The Kevin Mitchell curse and droughts we have all ignored

Mets Kevin Mitchell
Mets Kevin Mitchell | George Gojkovich/GettyImages

I love curses. Not just the ones we say as a child and get scolded for repeating even though every single one was learned from our parents. The ones I like even more are those that keep a franchise from winning a championship. The Boston Red Sox had the Curse of the Bambino. The Chicago Cubs had the Curse of the Billy Goat. The New York Mets have the Curse of Kevin Mitchell.

Okay, so maybe there isn’t some sort of hex Mitchell put on the franchise. One could even declare the Mets have a Curse of Ray Knight on their hands. After winning the 1986 World Series MVP, they parted ways with him. Who does that?

Mitchell was another Mets player who left the club after winning it all in 1986. While this doesn’t exactly justify a curse, there is one other factor.

Kevin Mitchell represents a pair of important Mets droughts

The circumstances which led the Mets to trade Mitchell to the San Diego Padres after the 1986 season were more off-the-field based than anything else.

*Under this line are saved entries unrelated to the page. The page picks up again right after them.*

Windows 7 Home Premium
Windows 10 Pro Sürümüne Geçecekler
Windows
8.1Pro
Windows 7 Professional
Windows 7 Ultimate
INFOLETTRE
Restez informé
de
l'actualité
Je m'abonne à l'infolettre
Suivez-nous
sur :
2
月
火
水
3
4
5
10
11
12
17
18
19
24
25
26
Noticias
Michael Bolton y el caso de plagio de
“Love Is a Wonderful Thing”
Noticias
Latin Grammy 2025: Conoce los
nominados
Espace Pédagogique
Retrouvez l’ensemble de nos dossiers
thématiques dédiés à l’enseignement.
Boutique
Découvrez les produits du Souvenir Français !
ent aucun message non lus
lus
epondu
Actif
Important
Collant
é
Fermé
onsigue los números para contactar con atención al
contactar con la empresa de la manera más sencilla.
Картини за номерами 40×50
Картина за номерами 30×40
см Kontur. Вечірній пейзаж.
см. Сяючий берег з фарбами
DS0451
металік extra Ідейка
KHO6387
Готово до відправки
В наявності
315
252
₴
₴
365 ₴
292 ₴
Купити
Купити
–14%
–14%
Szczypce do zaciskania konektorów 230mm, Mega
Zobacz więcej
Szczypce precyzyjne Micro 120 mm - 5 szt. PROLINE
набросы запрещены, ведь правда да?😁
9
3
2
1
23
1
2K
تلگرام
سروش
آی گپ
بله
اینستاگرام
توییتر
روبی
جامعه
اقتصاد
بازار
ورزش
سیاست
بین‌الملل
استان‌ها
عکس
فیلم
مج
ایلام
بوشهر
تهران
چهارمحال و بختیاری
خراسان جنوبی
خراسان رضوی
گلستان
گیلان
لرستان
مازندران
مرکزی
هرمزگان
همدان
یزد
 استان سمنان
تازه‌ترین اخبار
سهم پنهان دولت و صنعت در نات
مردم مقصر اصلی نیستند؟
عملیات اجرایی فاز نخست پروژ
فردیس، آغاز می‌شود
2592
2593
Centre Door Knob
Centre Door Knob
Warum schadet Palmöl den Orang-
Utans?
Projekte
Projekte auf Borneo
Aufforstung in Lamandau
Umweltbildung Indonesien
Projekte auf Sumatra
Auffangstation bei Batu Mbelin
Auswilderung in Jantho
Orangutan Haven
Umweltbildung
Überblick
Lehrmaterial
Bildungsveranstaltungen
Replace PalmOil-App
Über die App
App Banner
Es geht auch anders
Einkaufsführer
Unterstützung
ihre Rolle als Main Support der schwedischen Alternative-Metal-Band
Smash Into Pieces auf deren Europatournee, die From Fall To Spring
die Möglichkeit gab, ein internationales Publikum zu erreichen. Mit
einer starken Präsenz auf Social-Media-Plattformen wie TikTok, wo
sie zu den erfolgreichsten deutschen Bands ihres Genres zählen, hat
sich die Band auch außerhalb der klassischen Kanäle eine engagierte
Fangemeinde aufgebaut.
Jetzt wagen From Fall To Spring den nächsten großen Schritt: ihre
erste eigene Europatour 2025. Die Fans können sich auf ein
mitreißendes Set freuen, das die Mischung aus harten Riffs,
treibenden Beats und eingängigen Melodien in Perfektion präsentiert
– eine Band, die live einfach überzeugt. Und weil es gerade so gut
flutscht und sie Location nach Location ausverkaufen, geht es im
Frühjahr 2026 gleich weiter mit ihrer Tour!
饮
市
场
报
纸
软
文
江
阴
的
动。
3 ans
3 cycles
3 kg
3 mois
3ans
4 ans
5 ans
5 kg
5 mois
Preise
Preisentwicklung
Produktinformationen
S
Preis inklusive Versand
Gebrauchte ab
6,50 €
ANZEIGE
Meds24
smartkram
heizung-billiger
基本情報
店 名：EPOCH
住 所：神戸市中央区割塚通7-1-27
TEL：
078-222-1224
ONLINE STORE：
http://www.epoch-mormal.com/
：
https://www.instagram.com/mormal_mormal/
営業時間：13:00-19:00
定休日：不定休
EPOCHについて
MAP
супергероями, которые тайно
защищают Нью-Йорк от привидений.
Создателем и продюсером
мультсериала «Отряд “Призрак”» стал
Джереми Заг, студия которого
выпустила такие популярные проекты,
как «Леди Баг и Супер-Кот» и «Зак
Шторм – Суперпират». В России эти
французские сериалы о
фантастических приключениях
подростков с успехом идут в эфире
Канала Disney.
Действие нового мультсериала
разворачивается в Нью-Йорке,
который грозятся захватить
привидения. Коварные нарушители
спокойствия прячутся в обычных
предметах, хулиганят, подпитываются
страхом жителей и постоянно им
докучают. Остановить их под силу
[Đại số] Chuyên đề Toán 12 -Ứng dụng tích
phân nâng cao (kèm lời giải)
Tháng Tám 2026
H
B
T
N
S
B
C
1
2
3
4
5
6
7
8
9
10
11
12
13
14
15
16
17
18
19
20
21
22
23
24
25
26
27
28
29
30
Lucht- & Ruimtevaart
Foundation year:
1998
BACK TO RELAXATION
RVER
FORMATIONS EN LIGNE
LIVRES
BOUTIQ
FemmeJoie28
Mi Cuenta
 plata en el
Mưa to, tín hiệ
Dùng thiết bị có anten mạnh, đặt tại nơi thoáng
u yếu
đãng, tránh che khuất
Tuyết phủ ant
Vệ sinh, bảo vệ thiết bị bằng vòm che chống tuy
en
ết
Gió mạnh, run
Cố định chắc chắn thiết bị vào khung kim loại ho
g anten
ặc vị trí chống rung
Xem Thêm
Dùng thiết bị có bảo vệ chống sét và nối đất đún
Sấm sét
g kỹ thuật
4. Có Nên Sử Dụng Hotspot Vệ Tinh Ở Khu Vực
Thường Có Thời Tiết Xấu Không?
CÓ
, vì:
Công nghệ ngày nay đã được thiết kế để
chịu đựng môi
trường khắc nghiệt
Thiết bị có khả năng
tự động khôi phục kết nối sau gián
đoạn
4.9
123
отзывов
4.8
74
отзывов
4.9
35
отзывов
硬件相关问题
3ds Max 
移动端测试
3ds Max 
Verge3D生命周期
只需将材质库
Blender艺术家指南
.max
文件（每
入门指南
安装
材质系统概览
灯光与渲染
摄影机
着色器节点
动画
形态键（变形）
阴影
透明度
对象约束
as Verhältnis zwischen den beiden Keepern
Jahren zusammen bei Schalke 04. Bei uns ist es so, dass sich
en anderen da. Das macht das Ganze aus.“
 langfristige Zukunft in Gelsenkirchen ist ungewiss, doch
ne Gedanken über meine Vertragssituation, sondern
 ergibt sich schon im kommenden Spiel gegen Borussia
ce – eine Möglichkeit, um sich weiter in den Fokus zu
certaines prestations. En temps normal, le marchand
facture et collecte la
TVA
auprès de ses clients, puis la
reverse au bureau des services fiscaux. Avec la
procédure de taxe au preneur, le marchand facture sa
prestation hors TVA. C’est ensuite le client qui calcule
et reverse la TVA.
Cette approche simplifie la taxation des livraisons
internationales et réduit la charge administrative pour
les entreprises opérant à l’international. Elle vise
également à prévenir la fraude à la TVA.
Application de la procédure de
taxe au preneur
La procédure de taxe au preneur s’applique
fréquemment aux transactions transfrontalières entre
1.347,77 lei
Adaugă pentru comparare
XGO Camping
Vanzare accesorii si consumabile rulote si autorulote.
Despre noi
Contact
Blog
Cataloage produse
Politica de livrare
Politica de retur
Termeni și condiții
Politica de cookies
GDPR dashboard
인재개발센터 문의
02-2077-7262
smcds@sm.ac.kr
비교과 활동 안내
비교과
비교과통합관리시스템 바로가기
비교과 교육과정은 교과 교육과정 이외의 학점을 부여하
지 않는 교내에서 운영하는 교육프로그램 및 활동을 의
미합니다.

His reputation wasn’t the cleanest—but whose was from the teams of that era?

Mitchell was traded after 62 games with the Padres, moving up the California Coast to join the San Francisco Giants. His development continued and in 1989 he did something no Mets player ever did: he won the MVP.

That’s the point where I start to think maybe the Mitchell trade after the 1986 season does have some kind of a jinx on it. We don’t know for sure if he would have won the honor had he stayed with the Mets. However, he represents the long list of Mets players who got away too soon.

In 2000 a similar situation occurred when Jeff Kent, also with the Giants oddly enough, won the MVP. He was another player who spent his younger days with the Mets. Traded far too early, he would blossom late in his career and become a star.

For a little more irony relating to Kent, he came to the Mets when they dealt David Cone to the Toronto Blue Jays. As you probably recall, David Cone threw a perfect game for the New York Yankees years later. The Mets didn’t have a no-hitter at the time. They eventually got their first from Johan Santana but perfect games have continued to allude to them.

The good news is the Mets don’t have anyone else post-Mitchell who left the franchise and won the MVP. At the same time they haven’t exactly come close to having their own guy finally take home the honor.

In 1988 Darryl Strawberry and Kevin McReynolds finished second and third in the vote. McReynolds was the biggest acquisition the club landed in the Mitchell trade with the Padres. Although productive, the MVP never landed on his resume.

Only the Amazins and the two youngest teams in baseball—the Arizona Diamondbacks and Tampa Bay Rays—have yet to award one of their players with an MVP trophy. The Diamondbacks won a championship in 2001 and the Rays seem like a perennial contender every year these days.

The reason the Mets haven’t won a World Series since 1986 has little to do with Mitchell. The same goes for their lack of an MVP winner. Nonetheless, Mitchell represents two longings the franchise needs correcting.